Cuatro de cada 10 inversores criptográficos en Gran Bretaña informaron que sus bancos bloquearon o ralentizaron los pagos a plataformas de activos digitales, destacando la creciente tensión entre las finanzas tradicionales y el sector criptográfico del país.
Los hallazgos provienen de una encuesta de IG Group de 500 usuarios de cripto activos y 2,000 adultos en todo el Reino Unido, según un informe de CointeleGraph.
Desafíos de acceso criptográfico
Entre los afectados, casi un tercio presentó quejas, mientras que más de un tercio cambió de bancos después de encontrar restricciones.
La opinión pública sobre el tema está dividida. Según la encuesta, el 42% de los adultos dijeron que se opusieron a los bancos interviniendo para restringir los pagos criptográficos, mientras que aproximadamente un tercio apoyaba la práctica.
Aunque el comercio de activos digitales es legal en Gran Bretaña, los inversores enfrentan límites regulatorios y bancarios al trasladar dinero al sector. Solo las empresas registradas con la Autoridad de Conducta Financiera (FCA) pueden ofrecer servicios de criptografía en libras, y las reglas prohíben que los compradores minoristas usen tarjetas de crédito u otras formas de capital prestado.
Algunos bancos de alta calificación, incluidos Chase UK y NatWest, han introducido bordillos adicionales, citando riesgos de fraude. Esas restricciones han dejado a muchos clientes que luchan por financiar cuentas con intercambios regulados.
Preocupaciones de competencia más amplias
Los resultados de la encuesta se suman a críticas más amplias del enfoque cauteloso del Reino Unido a los activos digitales.
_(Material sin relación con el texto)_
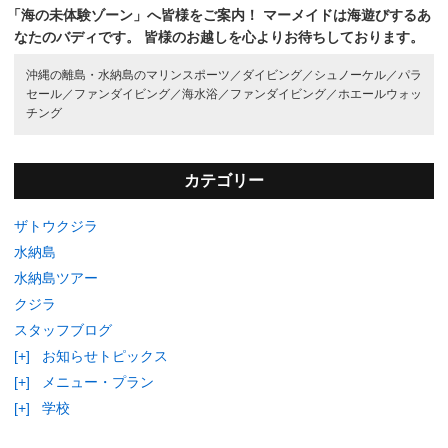
「海の未体験ゾーン」へ皆様をご案内！
マーメイドは海遊びするあ
なたのバディです。
皆様のお越しを心よりお待ちしております。
沖縄の離島・水納島のマリンスポーツ／
ダイビング／
シュノーケル／
パラ
セール／
ファンダイビング／
海水浴／
ファンダイビング／
ホエールウォッ
チング
カテゴリー
ザトウクジラ
水納島
水納島ツアー
クジラ
スタッフブログ
[+]
お知らせトピックス
[+]
メニュー・プラン
[+]
学校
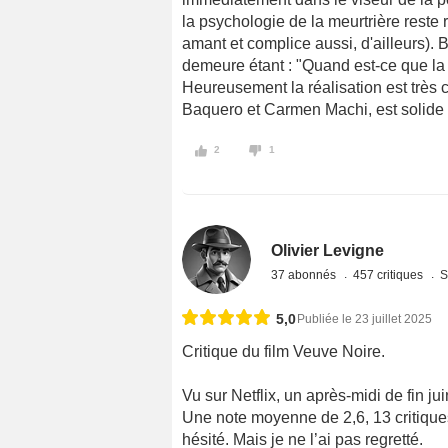
la psychologie de la meurtrière reste 
amant et complice aussi, d'ailleurs). B
demeure étant : "Quand est-ce que la f
Heureusement la réalisation est très c
Baquero et Carmen Machi, est solide 
2
1
Olivier Levigne
37 abonnés
457 critiques
S
5,0
Publiée le 23 juillet 2025
Critique du film Veuve Noire.
Vu sur Netflix, un après-midi de fin ju
Une note moyenne de 2,6, 13 critiques
hésité. Mais je ne l’ai pas regretté.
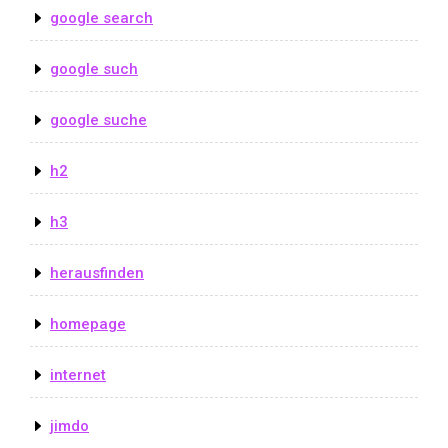
google search
google such
google suche
h2
h3
herausfinden
homepage
internet
jimdo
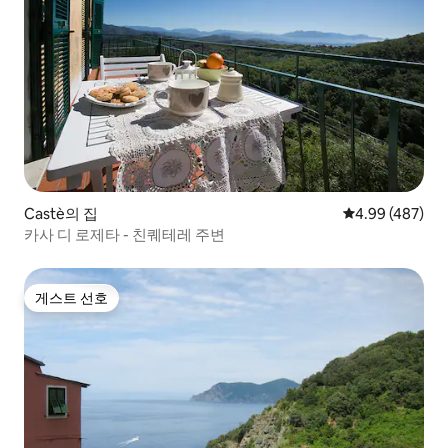
Castè의 집
평점 4.99점(5점
4.99 (487)
카사 디 로제타 - 친퀘테레 주변
게스트 선호
게스트 선호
El ex canciller del tesoro George Osborne, ahora asesor de Coinbase, recientemente argumentó que Gran Bretaña se está quedando atrás de otros centros financieros.
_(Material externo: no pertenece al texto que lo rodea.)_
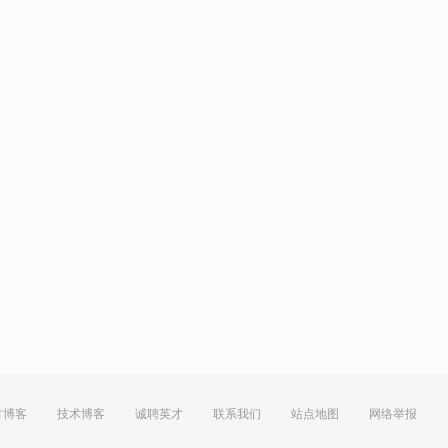
方博客
技术博客
诚聘英才
联系我们
站点地图
网络举报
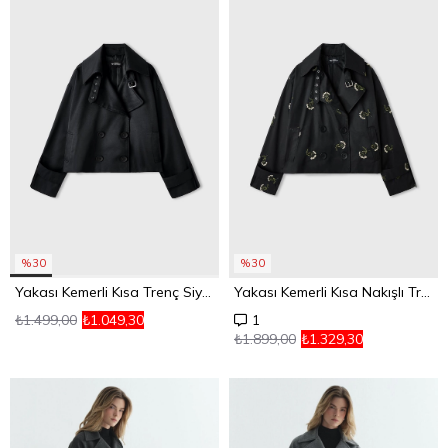
%30
%30
Yakası Kemerli Kısa Trenç Siyah
Yakası Kemerli Kısa Nakışlı Trenç
₺1.499,00
₺1.049,30
1
₺1.899,00
₺1.329,30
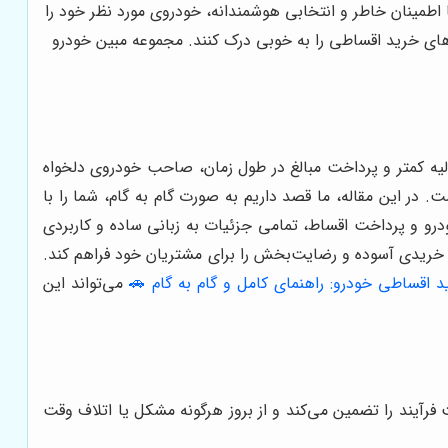
ا اطمینان خاطر و انتخابی هوشمندانه، خودروی مورد نظر خود را
های خرید اقساطی را به خوبی درک کنند. مجموعه مبین خودرو
ولیه کمتر و پرداخت مبالغ در طول زمان، صاحب خودروی دلخواه
 در این مقاله، ما قصد داریم به صورت گام به گام، شما را با
ودرو و پرداخت اقساط، تمامی جزئیات به زبانی ساده و کاربردی
خریدی آسوده و رضایت‌بخش را برای مشتریان خود فراهم کند.
 اقساطی خودرو: راهنمای کامل و گام به گام 🚗
می‌تواند این
فرآیند را تضمین می‌کند و از بروز هرگونه مشکل یا اتلاف وقت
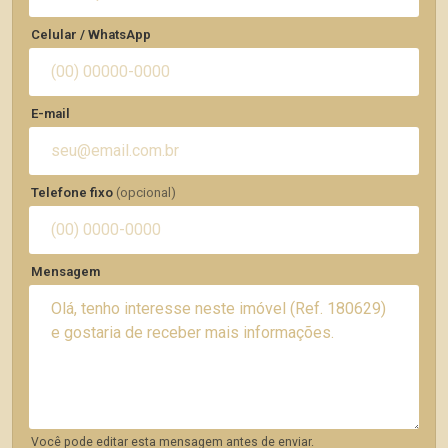
Celular / WhatsApp
E-mail
Telefone fixo
(opcional)
Mensagem
Você pode editar esta mensagem antes de enviar.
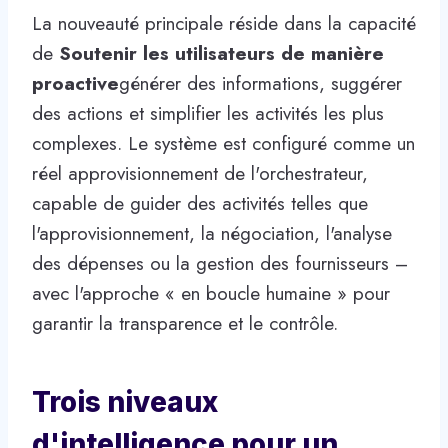
La nouveauté principale réside dans la capacité
de
Soutenir les utilisateurs de manière
proactive
générer des informations, suggérer
des actions et simplifier les activités les plus
complexes. Le système est configuré comme un
réel approvisionnement de l'orchestrateur,
capable de guider des activités telles que
l'approvisionnement, la négociation, l'analyse
des dépenses ou la gestion des fournisseurs –
avec l'approche « en boucle humaine » pour
garantir la transparence et le contrôle.
Trois niveaux
d'intelligence pour un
Destacó la ausencia cercana de establo con respaldo de libras en un mercado global por un valor de casi $ 300 mil millones, con tokens ligados a la libra esterlina que representan solo una fracción del suministro total.
Aun así, los reguladores han realizado cambios incrementales. A partir del 8 de octubre, la FCA permitirá a los inversores minoristas intercambiar notas cotizadas en intercambio de cifrado, revirtiendo una prohibición impuesta durante un período de alta volatilidad.